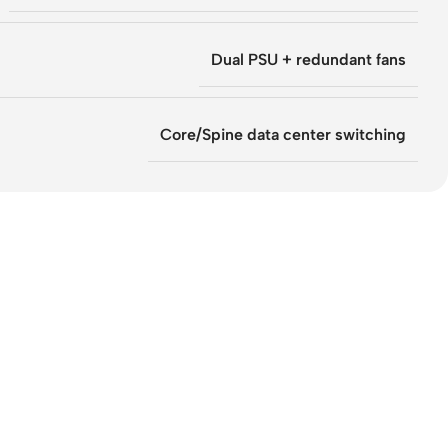
Dual PSU + redundant fans
Core/Spine data center switching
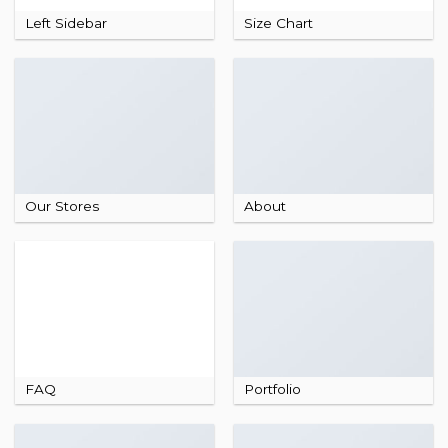
Left Sidebar
Size Chart
Our Stores
About
FAQ
Portfolio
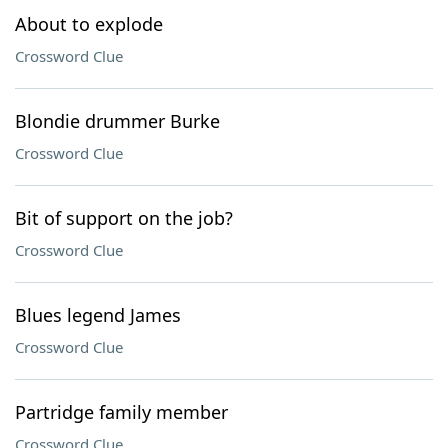
About to explode
Crossword Clue
Blondie drummer Burke
Crossword Clue
Bit of support on the job?
Crossword Clue
Blues legend James
Crossword Clue
Partridge family member
Crossword Clue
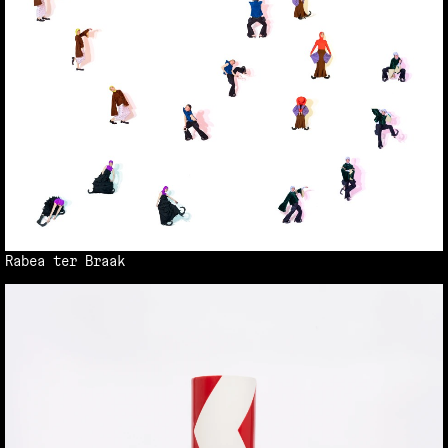
Rabea ter Braak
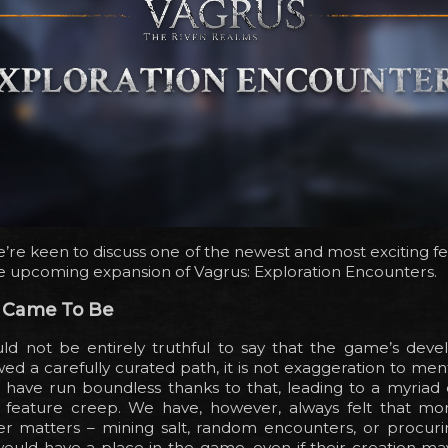
’re keen to discuss one of the newest and most exciting f
e upcoming expansion of Vagrus: Exploration Encounters.
 Came To Be
uld not be entirely truthful to say that the game’s dev
wed a carefully curated path, it is not exaggeration to men
 have run boundless thanks to that, leading to a myriad 
y, feature creep. We have, however, always felt that mo
er matters – mining salt, random encounters, or procurin
ould have a place in the game, even if their creation ma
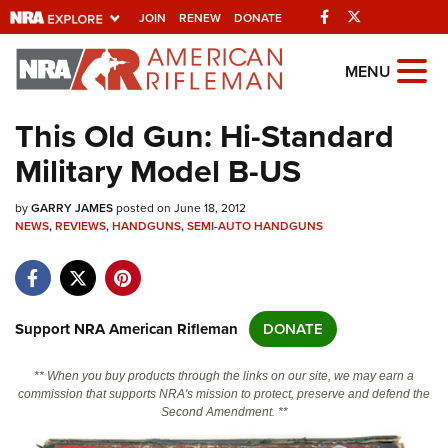
Facebook
Twitter
JOIN
RENEW
DONATE
Explore The NRA
MENU
Universe Of Websites
This Old Gun: Hi-Standard
Military Model B-US
Quick Links
by
NRA.ORG
GARRY JAMES
posted on June 18, 2012
NEWS
,
REVIEWS
,
HANDGUNS
,
SEMI-AUTO HANDGUNS
Manage Your Membership
NRA Near You
Friends of NRA
Support NRA American Rifleman
DONATE
State and Federal Gun Laws
** When you buy products through the links on our site, we may earn a
NRA Online Training
commission that supports NRA's mission to protect, preserve and defend the
Second Amendment. **
Politics, Policy and Legislation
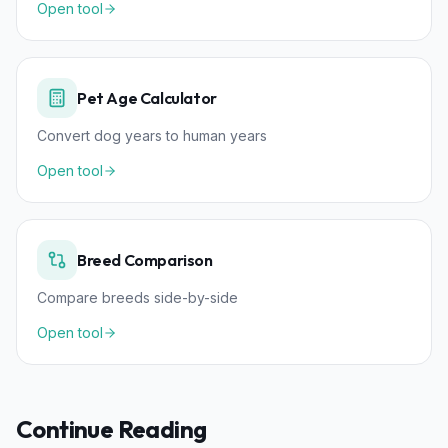
Open tool
Pet Age Calculator
Convert dog years to human years
Open tool
Breed Comparison
Compare breeds side-by-side
Open tool
Continue Reading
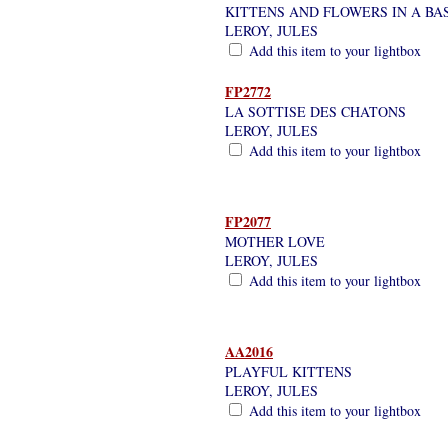
KITTENS AND FLOWERS IN A BA
LEROY, JULES
Add this item to your lightbox
FP2772
LA SOTTISE DES CHATONS
LEROY, JULES
Add this item to your lightbox
FP2077
MOTHER LOVE
LEROY, JULES
Add this item to your lightbox
AA2016
PLAYFUL KITTENS
LEROY, JULES
Add this item to your lightbox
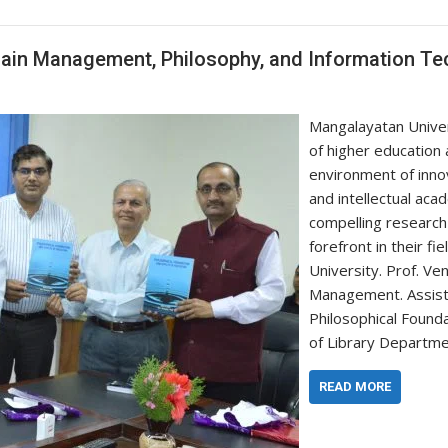
hain Management, Philosophy, and Information T
Mangalayatan Univer
of higher education
environment of innov
and intellectual ac
compelling research
forefront in their f
University. Prof. V
Management. Assista
Philosophical Found
of Library Departm
READ MORE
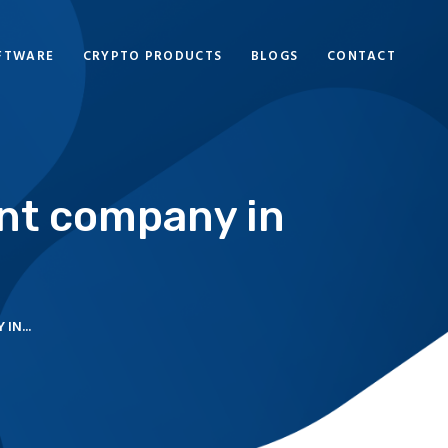
FTWARE
CRYPTO PRODUCTS
BLOGS
CONTACT
nt company in
IN...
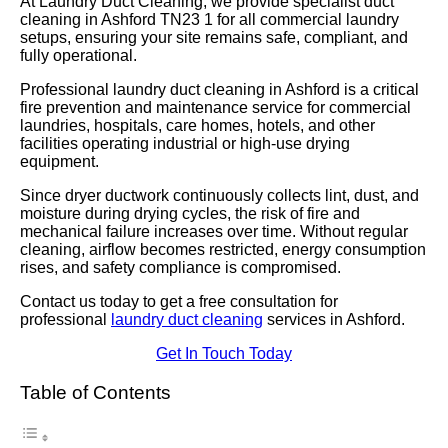
At Laundry Duct Cleaning, we provide specialist duct
cleaning in Ashford TN23 1 for all commercial laundry
setups, ensuring your site remains safe, compliant, and
fully operational.
Professional laundry duct cleaning in Ashford is a critical
fire prevention and maintenance service for commercial
laundries, hospitals, care homes, hotels, and other
facilities operating industrial or high-use drying
equipment.
Since dryer ductwork continuously collects lint, dust, and
moisture during drying cycles, the risk of fire and
mechanical failure increases over time. Without regular
cleaning, airflow becomes restricted, energy consumption
rises, and safety compliance is compromised.
Contact us today to get a free consultation for
professional
laundry duct cleaning
services in Ashford.
Get In Touch Today
Table of Contents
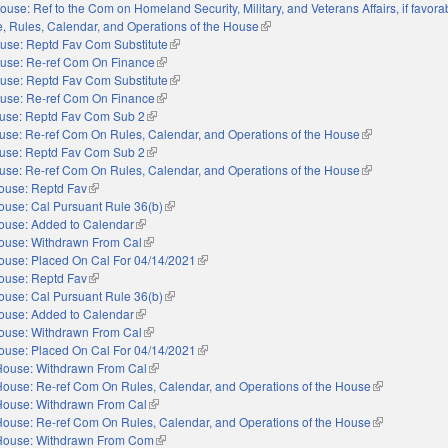
ouse: Ref to the Com on Homeland Security, Military, and Veterans Affairs, if favora
le, Rules, Calendar, and Operations of the House
(link is external)
use: Reptd Fav Com Substitute
(link is external)
use: Re-ref Com On Finance
(link is external)
use: Reptd Fav Com Substitute
(link is external)
use: Re-ref Com On Finance
(link is external)
use: Reptd Fav Com Sub 2
(link is external)
use: Re-ref Com On Rules, Calendar, and Operations of the House
(link is external)
use: Reptd Fav Com Sub 2
(link is external)
use: Re-ref Com On Rules, Calendar, and Operations of the House
(link is external)
ouse: Reptd Fav
(link is external)
ouse: Cal Pursuant Rule 36(b)
(link is external)
ouse: Added to Calendar
(link is external)
ouse: Withdrawn From Cal
(link is external)
ouse: Placed On Cal For 04/14/2021
(link is external)
ouse: Reptd Fav
(link is external)
ouse: Cal Pursuant Rule 36(b)
(link is external)
ouse: Added to Calendar
(link is external)
ouse: Withdrawn From Cal
(link is external)
ouse: Placed On Cal For 04/14/2021
(link is external)
House: Withdrawn From Cal
(link is external)
House: Re-ref Com On Rules, Calendar, and Operations of the House
(link is externa
House: Withdrawn From Cal
(link is external)
House: Re-ref Com On Rules, Calendar, and Operations of the House
(link is externa
House: Withdrawn From Com
(link is external)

++++++++++

→ **Job**: An exact transcription of the records above is needed, with no pictures included.

→ **Response to this exercise**:
Dual PSU + redundant fans
Core/Spine data center switching
Left Sidebar
Size Chart
Our Stores
About
FAQ
Portfolio
About to explode
Crossword Clue
Blondie drummer Burke
Crossword Clue
Bit of support on the job?
Crossword Clue
Blues legend James
Crossword Clue
Partridge family member
Crossword Clue
Rabea ter Braak
’re keen to discuss one of the newest and most exciting f
e upcoming expansion of Vagrus: Exploration Encounters.
 Came To Be
uld not be entirely truthful to say that the game’s dev
wed a carefully curated path, it is not exaggeration to men
 have run boundless thanks to that, leading to a myriad 
y, feature creep. We have, however, always felt that mo
er matters – mining salt, random encounters, or procurin
ould have a place in the game, even if their creation ma
Facebook
Twitter
JOIN
RENEW
DONATE
Explore The NRA
MENU
Universe Of Websites
This Old Gun: Hi-Standard
Military Model B-US
Quick Links
by
NRA.ORG
GARRY JAMES
posted on June 18, 2012
NEWS
,
REVIEWS
,
HANDGUNS
,
SEMI-AUTO HANDGUNS
Manage Your Membership
NRA Near You
Friends of NRA
Support NRA American Rifleman
DONATE
State and Federal Gun Laws
** When you buy products through the links on our site, we may earn a
NRA Online Training
commission that supports NRA's mission to protect, preserve and defend the
Second Amendment. **
Politics, Policy and Legislation
Open tool
Pet Age Calculator
Convert dog years to human years
Open tool
Breed Comparison
Compare breeds side-by-side
Open tool
Continue Reading
KITTENS AND FLOWERS IN A BA
LEROY, JULES
Add this item to your lightbox
FP2772
LA SOTTISE DES CHATONS
LEROY, JULES
Add this item to your lightbox
FP2077
MOTHER LOVE
LEROY, JULES
Add this item to your lightbox
AA2016
PLAYFUL KITTENS
LEROY, JULES
Add this item to your lightbox
hain Management, Philosophy, and Information T
Mangalayatan Univer
of higher education
environment of innov
and intellectual ac
compelling research
forefront in their f
University. Prof. V
Management. Assista
Philosophical Found
of Library Departm
READ MORE
FTWARE
CRYPTO PRODUCTS
BLOGS
CONTACT
nt company in
IN...
At Laundry Duct Cleaning, we provide specialist duct
cleaning in Ashford TN23 1 for all commercial laundry
setups, ensuring your site remains safe, compliant, and
fully operational.
Professional laundry duct cleaning in Ashford is a critical
fire prevention and maintenance service for commercial
laundries, hospitals, care homes, hotels, and other
facilities operating industrial or high-use drying
equipment.
Since dryer ductwork continuously collects lint, dust, and
moisture during drying cycles, the risk of fire and
mechanical failure increases over time. Without regular
cleaning, airflow becomes restricted, energy consumption
rises, and safety compliance is compromised.
Contact us today to get a free consultation for
professional
laundry duct cleaning
services in Ashford.
Get In Touch Today
Table of Contents
ouse: Ref to the Com on Homeland Security, Military, and Veterans Affairs, if favora
le, Rules, Calendar, and Operations of the House
(link is external)
use: Reptd Fav Com Substitute
(link is external)
use: Re-ref Com On Finance
(link is external)
use: Reptd Fav Com Substitute
(link is external)
use: Re-ref Com On Finance
(link is external)
use: Reptd Fav Com Sub 2
(link is external)
use: Re-ref Com On Rules, Calendar, and Operations of the House
(link is external)
use: Reptd Fav Com Sub 2
(link is external)
use: Re-ref Com On Rules, Calendar, and Operations of the House
(link is external)
ouse: Reptd Fav
(link is external)
ouse: Cal Pursuant Rule 36(b)
(link is external)
ouse: Added to Calendar
(link is external)
ouse: Withdrawn From Cal
(link is external)
ouse: Placed On Cal For 04/14/2021
(link is external)
ouse: Reptd Fav
(link is external)
ouse: Cal Pursuant Rule 36(b)
(link is external)
ouse: Added to Calendar
(link is external)
ouse: Withdrawn From Cal
(link is external)
ouse: Placed On Cal For 04/14/2021
(link is external)
House: Withdrawn From Cal
(link is external)
House: Re-ref Com On Rules, Calendar, and Operations of the House
(link is externa
House: Withdrawn From Cal
(link is external)
House: Re-ref Com On Rules, Calendar, and Operations of the House
(link is externa
House: Withdrawn From Com
(link is external)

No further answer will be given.